■ **RECORDS FOR THE EXERCISE**
- Opening Delimiter -

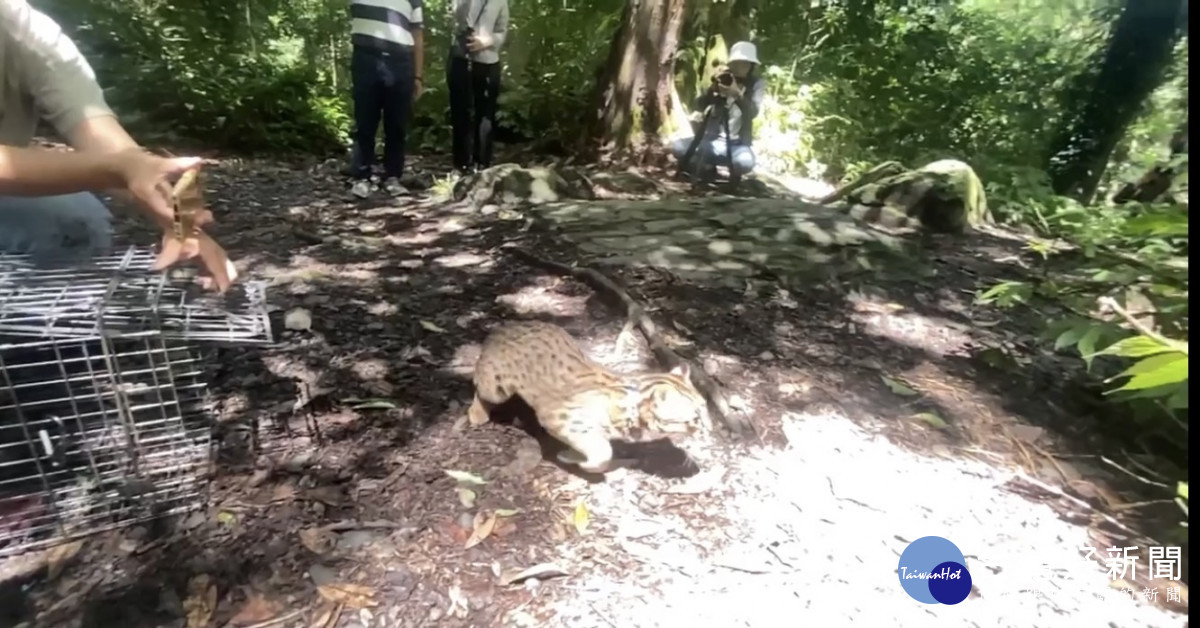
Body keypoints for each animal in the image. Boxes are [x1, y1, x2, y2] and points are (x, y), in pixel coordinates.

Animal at [468, 321, 710, 475]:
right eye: (695, 419)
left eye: (706, 409)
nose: (710, 430)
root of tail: (502, 327)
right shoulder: (559, 417)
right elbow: (603, 452)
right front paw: (584, 464)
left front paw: (573, 455)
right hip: (497, 388)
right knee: (478, 384)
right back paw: (477, 412)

- Closing Delimiter -

Look for the line with "right elbow: (603, 452)" in the records above. Repeat it and each line after it exactly.

right elbow: (603, 452)
right front paw: (584, 464)
left front paw: (573, 455)
right hip: (497, 388)
right knee: (478, 384)
right back paw: (477, 412)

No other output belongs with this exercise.